**CHECK YOUR UNDERSTANDING**
1. Write out the listing from its start through the line containing "ПРИСОЕДИНЯЙТЕСЬ!", including that line, and leave out the pictures.
2. Continue the text on building effective teams from the point where it stops.

**PAGE EXCERPT**
When you think that way, however, you’re overlooking a critical component for long-term leadership success. And that is, building the right team.
What’s in a Team?
A team is a group of people with complementary skills who are mutually committed to working together toward a common goal with shared rewards.
Highly Effective Teams...
See “the big picture.” This promotes collaboration, increases commitment and improves quality. Each team member knows the greater goals of the organization and understands the context of their own (and each others’) roles and responsibilities toward those goals.
Have common goals. Effective teams know what the goals are AND know how to determine if they’ve reached them (or not).
Collaborate. Effective teams are all about interdependency. Collaboration reduces the need for playing “the blame game” while encouraging opportunities for learning and improvement.
Smells Like Team Spirit
Whether you’re building a team from scratch or working with an existing team, here are some key strategies to help make the most of your team.
Effective Team Leaders Must...
Give clear tasks and set SMART goals.
Ensure that the team has the necessary support, resources, structure, and training to do their jobs.
Put a deadline on everything – whether it “needs” it or not. Remember, the task on hand will expand to fill the time allotted.
Over-communicate. Better to have the information and not need it than to need it and not have it (including timely, constructive and consistent feedback).
Promote problem-solving within the team. How? By seeing mistakes as opportunities (and encouraging the team to do the same). Instead of hiding mistakes, people become proactive.
Focus on structure. Poor performance is usually due to poor team structure, not individual performance. Poor structure leads to negative, ineffective behaviors in individuals and impedes communication. If team members feel that they are misunderstood or competing against each other, they’re more likely to hold back information or resources.
What’s my motivation?

**DATA FOR THIS EXERCISE**
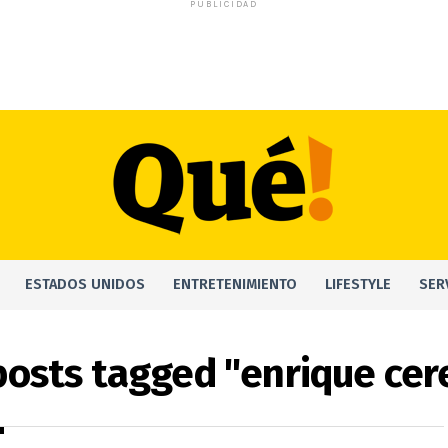
PUBLICIDAD
ESTADOS UNIDOS
ENTRETENIMIENTO
LIFESTYLE
SER
 posts tagged "enrique cer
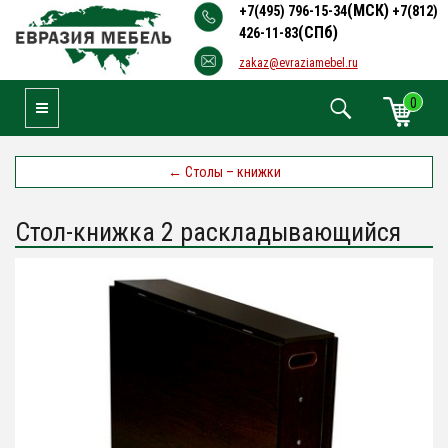
(МСК)
+7(495) 796-15-34
+7(812)
(СПб)
426-11-83
zakaz@evraziamebel.ru
0
Toggle Navigation
←
Столы – книжки
Стол-книжка 2 раскладывающийся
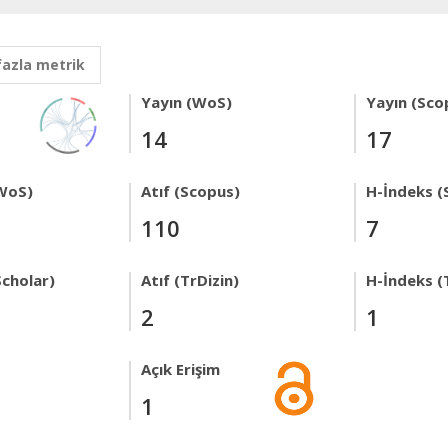
fazla metrik
Yayın (WoS)
Yayın (Sco
14
17
WoS)
Atıf (Scopus)
H-İndeks (
110
7
Scholar)
Atıf (TrDizin)
H-İndeks (
2
1
Açık Erişim
1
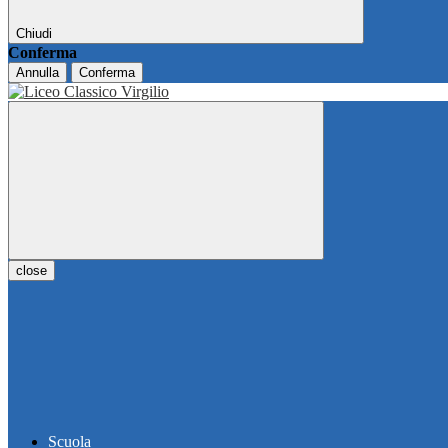
Chiudi
Conferma
Annulla
Conferma
close
Scuola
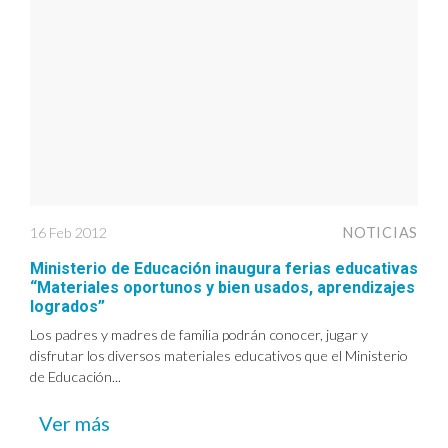
16 Feb 2012
NOTICIAS
Ministerio de Educación inaugura ferias educativas
“Materiales oportunos y bien usados, aprendizajes
logrados”
Los padres y madres de familia podrán conocer, jugar y
disfrutar los diversos materiales educativos que el Ministerio
de Educación...
Ver más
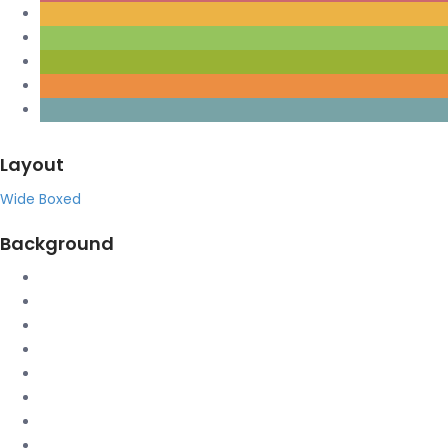
Layout
Wide
Boxed
Background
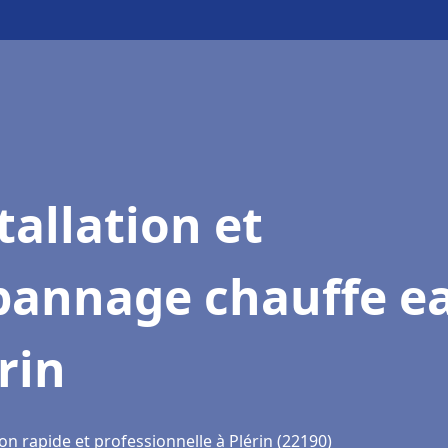
tallation et
pannage chauffe e
rin
on rapide et professionnelle à Plérin (22190)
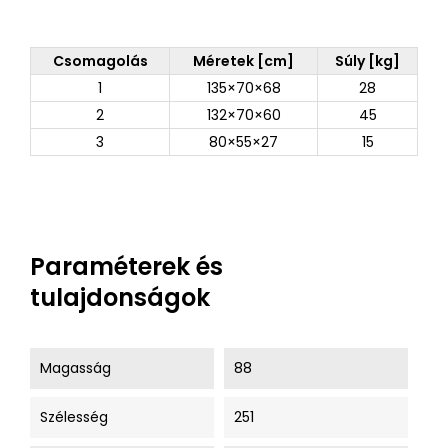
Csomagolás
Méretek [cm]
Súly [kg]
1
135×70×68
28
2
132×70×60
45
3
80×55×27
15
Paraméterek és
tulajdonságok
Magasság
88
Szélesség
251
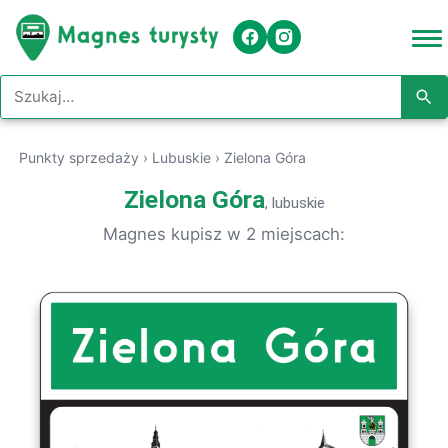
Szukaj w serwisie
Punkty sprzedaży
›
Lubuskie
›
Zielona Góra
Zielona Góra
, lubuskie
Magnes kupisz w 2 miejscach:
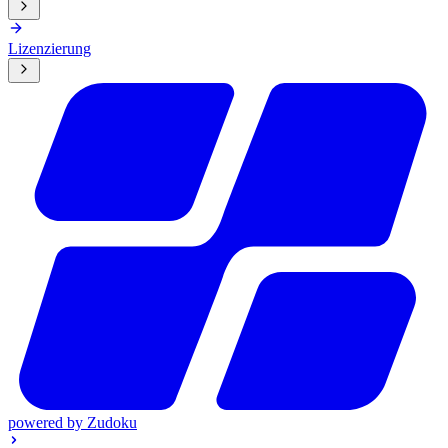
Lizenzierung
powered by
Zudoku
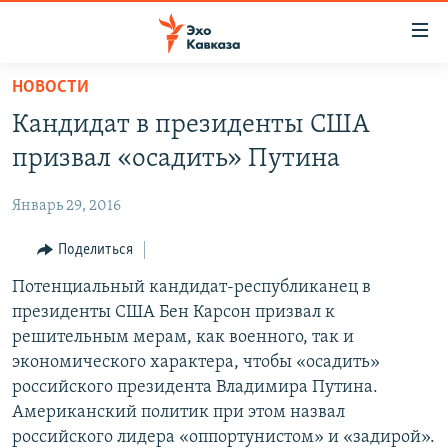
Accessibility
links
Вернуться
НОВОСТИ
к
НОВОСТИ
Кандидат в президенты США
основному
ТБИЛИСИ
содержанию
призвал «осадить» Путина
СУХУМИ
Вернутся
к
Январь 29, 2016
ЦХИНВАЛИ
главной
ВЕСЬ КАВКАЗ
Поделиться
навигации
Вернутся
ТЕМЫ
Потенциальный кандидат-республиканец в
СЕВЕРНЫЙ КАВКАЗ
к
президенты США Бен Карсон призвал к
РУБРИКИ
АРМЕНИЯ
ПОЛИТИКА
поиску
решительным мерам, как военного, так и
МУЛЬТИМЕДИА
АЗЕРБАЙДЖАН
ЭКОНОМИКА
НЕКРУГЛЫЙ СТОЛ
экономического характера, чтобы «осадить»
российского президента Владимира Путина.
АУДИО
ОБЩЕСТВО
ГОСТЬ НЕДЕЛИ
ВИДЕО
Американский политик при этом назвал
КУЛЬТУРА
ПОЗИЦИЯ
ФОТО
ПОДКАСТЫ
российского лидера «оппортунистом» и «задирой».
ПРИСОЕДИНЯЙТЕСЬ!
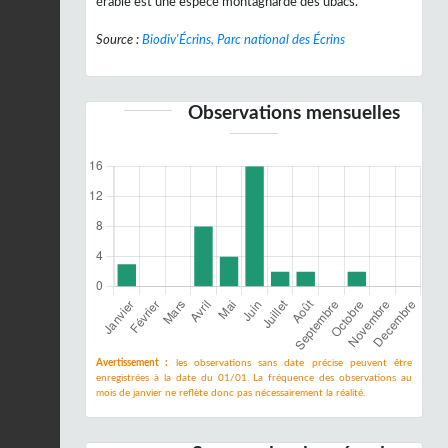
érable est une espèce montagnarde des ubacs.
Source :
Biodiv'Écrins, Parc national des Écrins
Observations mensuelles
Avertissement :
les observations sans date précise peuvent être
enregistrées à la date du 01/01. La fréquence des observations au
mois de janvier ne reflète donc pas nécessairement la réalité.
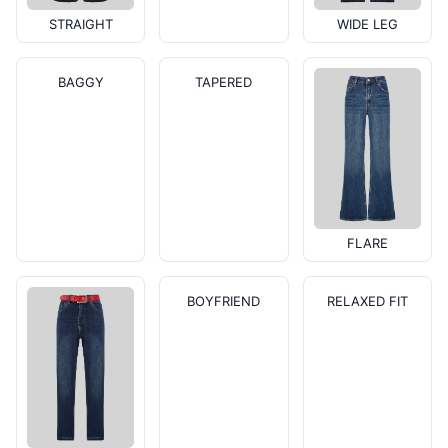
STRAIGHT
WIDE LEG
BAGGY
TAPERED
FLARE
BOYFRIEND
RELAXED FIT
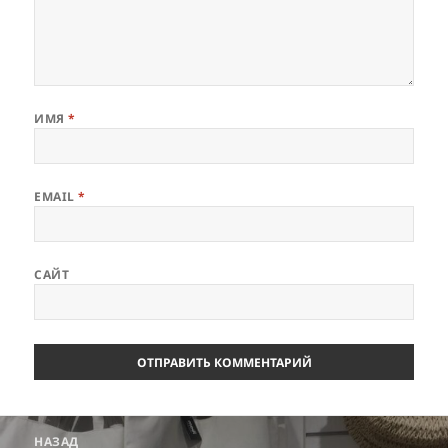
ИМЯ
*
EMAIL
*
САЙТ
Навигация
НАЗАД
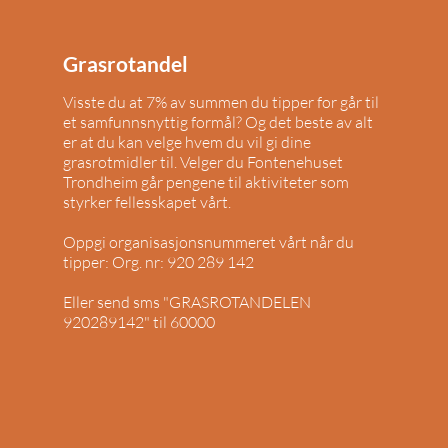
Grasrotandel
Visste du at 7% av summen du tipper for går til
et samfunnsnyttig formål? Og det beste av alt
er at du kan velge hvem du vil gi dine
grasrotmidler til. Velger du Fontenehuset
Trondheim går pengene til aktiviteter som
styrker fellesskapet vårt.
Oppgi organisasjonsnummeret vårt når du
tipper
:
Org. nr: 920 289 142
Eller send sms "GRASROTANDELEN
920289142" til 60000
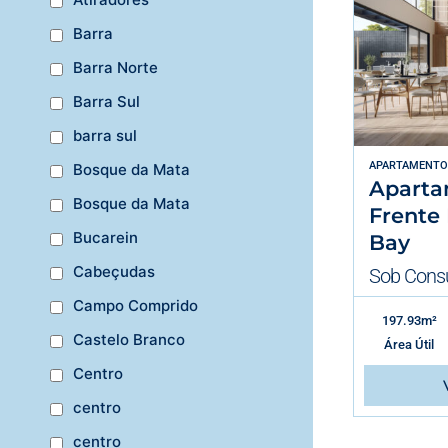
Barra
Barra Norte
Barra Sul
barra sul
APARTAMENTO
Bosque da Mata
Aparta
Bosque da Mata
Frente 
Bucarein
Bay
Cabeçudas
Sob Consu
Campo Comprido
197.93m²
Castelo Branco
Área Útil
Centro
centro
centro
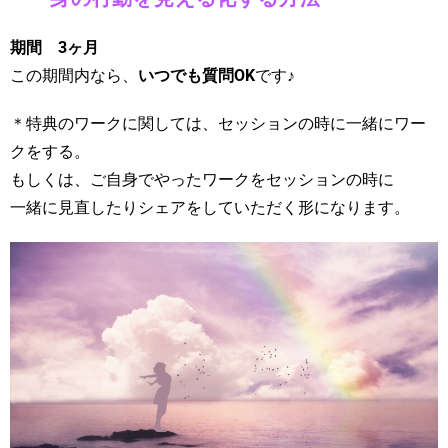
期間 3ヶ月
この期間内なら、
いつでも質問OK
です♪
＊特典のワークに関しては、セッションの時に一緒にワー
クをする。
もしくは、ご自身でやったワークをセッションの時に
一緒に見直したりシェアをしていただく形になります。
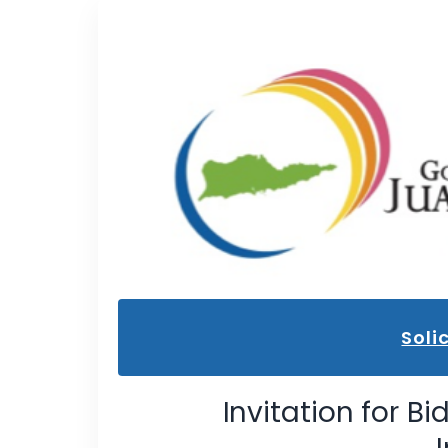
Soli
Invitation for B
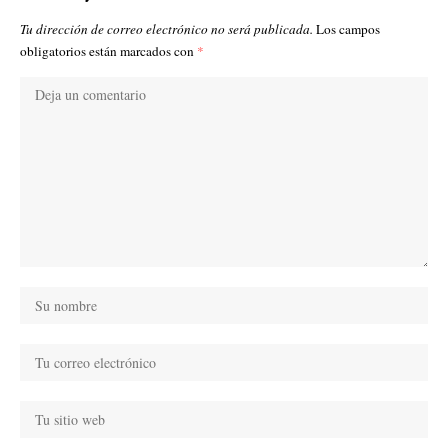
Tu dirección de correo electrónico no será publicada.
Los campos
obligatorios están marcados con
*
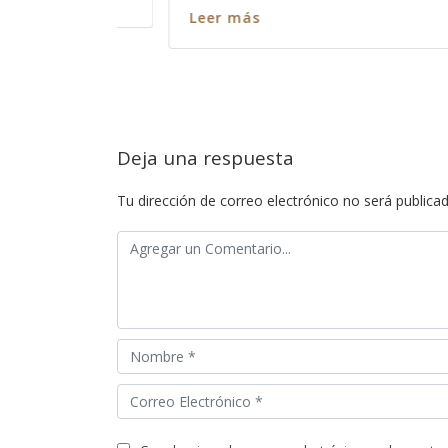
Leer más
Deja una respuesta
Tu dirección de correo electrónico no será publicad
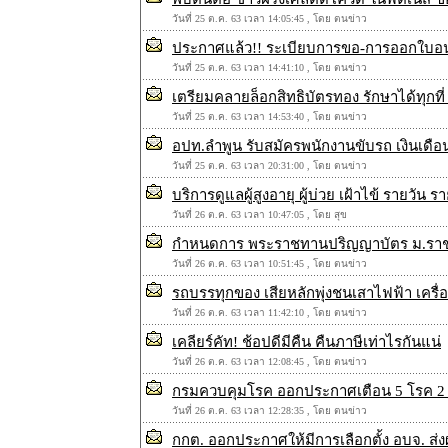
วันที่ 25 ต.ค. 63 เวลา 14:05:45 , โดย ตนข่าว
ประกาศแล้ว!! ระเบียบการขอ-การออกใบอ
วันที่ 25 ต.ค. 63 เวลา 14:41:10 , โดย ตนข่าว
เตรียมคลายล็อกสิทธิบัตรทอง รักษาได้ทุกที่ 
วันที่ 25 ต.ค. 63 เวลา 14:53:40 , โดย ตนข่าว
อปท.ลำพูน รับสมัครพนักงานขับรถ เงินเดือน
วันที่ 25 ต.ค. 63 เวลา 20:31:00 , โดย ตนข่าว
บริการดูแลผู้สูงอายุ ผู้บ่วย เฝ้าไข้ รายวัน 
วันที่ 26 ต.ค. 63 เวลา 10:47:05 , โดย สุข
กำหนดการ พระราชทานปริญญาบัตร ม.ราชภ
วันที่ 26 ต.ค. 63 เวลา 10:51:45 , โดย ตนข่าว
รถบรรทุกของ เสียหลักพุ่งชนเสาไฟฟ้า เครื่อ
วันที่ 26 ต.ค. 63 เวลา 11:42:10 , โดย ตนข่าว
เคลียร์คัท! ช้อปดีมีคืน คืนภาษีเท่าไรกันแน่
วันที่ 26 ต.ค. 63 เวลา 12:08:45 , โดย ตนข่าว
กรมควบคุมโรค ออกประกาศเตือน 5 โรค 2 ภ
วันที่ 26 ต.ค. 63 เวลา 12:28:35 , โดย ตนข่าว
กกต. ออกประกาศให้มีการเลือกตั้ง อบจ. ส่ง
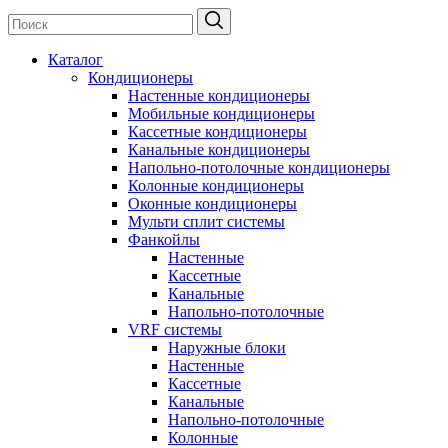
Каталог
Кондиционеры
Настенные кондиционеры
Мобильные кондиционеры
Кассетные кондиционеры
Канальные кондиционеры
Напольно-потолочные кондиционеры
Колонные кондиционеры
Оконные кондиционеры
Мульти сплит системы
Фанкойлы
Настенные
Кассетные
Канальные
Напольно-потолочные
VRF системы
Наружные блоки
Настенные
Кассетные
Канальные
Напольно-потолочные
Колонные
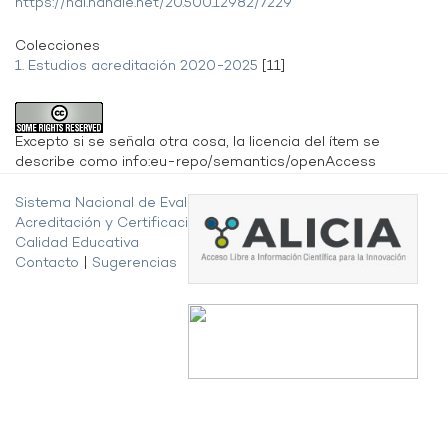
https://hdl.handle.net/20.500.12982/7229
Colecciones
1. Estudios acreditación 2020-2025
[11]
Excepto si se señala otra cosa, la licencia del ítem se
describe como info:eu-repo/semantics/openAccess
Sistema Nacional de Evaluación,
Acreditación y Certificación de la
Calidad Educativa
Contacto
|
Sugerencias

**ANSWERS FOR THE EXERCISE**
1.
PUBLICIDAD
ESTADOS UNIDOS
ENTRETENIMIENTO
LIFESTYLE
SER
 posts tagged "enrique cer
(МСК)
+7(495) 796-15-34
+7(812)
(СПб)
426-11-83
zakaz@evraziamebel.ru
0
Toggle Navigation
←
Столы – книжки
Стол-книжка 2 раскладывающийся
fazla metrik
Yayın (WoS)
Yayın (Sco
14
17
WoS)
Atıf (Scopus)
H-İndeks (
110
7
Scholar)
Atıf (TrDizin)
H-İndeks (
2
1
Açık Erişim
1
Chiudi
Conferma
Annulla
Conferma
close
Scuola
16 Feb 2012
NOTICIAS
Ministerio de Educación inaugura ferias educativas
“Materiales oportunos y bien usados, aprendizajes
logrados”
Los padres y madres de familia podrán conocer, jugar y
disfrutar los diversos materiales educativos que el Ministerio
de Educación...
Ver más
Layout
Wide
Boxed
Background
tallation et
pannage chauffe e
rin
on rapide et professionnelle à Plérin (22190)
Csomagolás
Méretek [cm]
Súly [kg]
1
135×70×68
28
2
132×70×60
45
3
80×55×27
15
Paraméterek és
tulajdonságok
Magasság
88
Szélesség
251
Szukaj w serwisie
Punkty sprzedaży
›
Lubuskie
›
Zielona Góra
Zielona Góra
, lubuskie
Magnes kupisz w 2 miejscach:
Lizenzierung
powered by
Zudoku
Accessibility
links
Вернуться
НОВОСТИ
к
НОВОСТИ
Кандидат в президенты США
основному
ТБИЛИСИ
содержанию
призвал «осадить» Путина
СУХУМИ
Вернутся
к
Январь 29, 2016
ЦХИНВАЛИ
главной
ВЕСЬ КАВКАЗ
Поделиться
навигации
Вернутся
ТЕМЫ
Потенциальный кандидат-республиканец в
СЕВЕРНЫЙ КАВКАЗ
к
президенты США Бен Карсон призвал к
РУБРИКИ
АРМЕНИЯ
ПОЛИТИКА
поиску
решительным мерам, как военного, так и
МУЛЬТИМЕДИА
АЗЕРБАЙДЖАН
ЭКОНОМИКА
НЕКРУГЛЫЙ СТОЛ
экономического характера, чтобы «осадить»
российского президента Владимира Путина.
АУДИО
ОБЩЕСТВО
ГОСТЬ НЕДЕЛИ
ВИДЕО
Американский политик при этом назвал
КУЛЬТУРА
ПОЗИЦИЯ
ФОТО
ПОДКАСТЫ
российского лидера «оппортунистом» и «задирой».
ПРИСОЕДИНЯЙТЕСЬ!

2.
People are motivated by many things: getting paid, loving what they do, seeing a project come together, taking on new (bigger) challenges, the creative process, ego gratification or simply not being bored.
How to keep your team invested in your success:
• Offer challenging work and opportunities for learning. This gives people a chance to grow into new roles and encourages responsibility.
• Offer freedom and independence in the decision-making process to encourage self-empowerment. Powerful individuals make powerful teams.
• Recognize the contribution of your team. This is critical to the success of any company, and most leaders fail at doing so adequately - a HUGE mistake. Noticing (and publicly acknowledging) the effort of each team member is an underutilized (and free) way to ensure team success. Remember, no one does it alone.
• If subcontractors make up your team, offer a retainer for a certain number of hours each month so that they are likely to be more committed to you.
• Pay them well.
• Create win-win situations by making referrals to contracting superstars and watch their businesses grow (and make referrals back to you!)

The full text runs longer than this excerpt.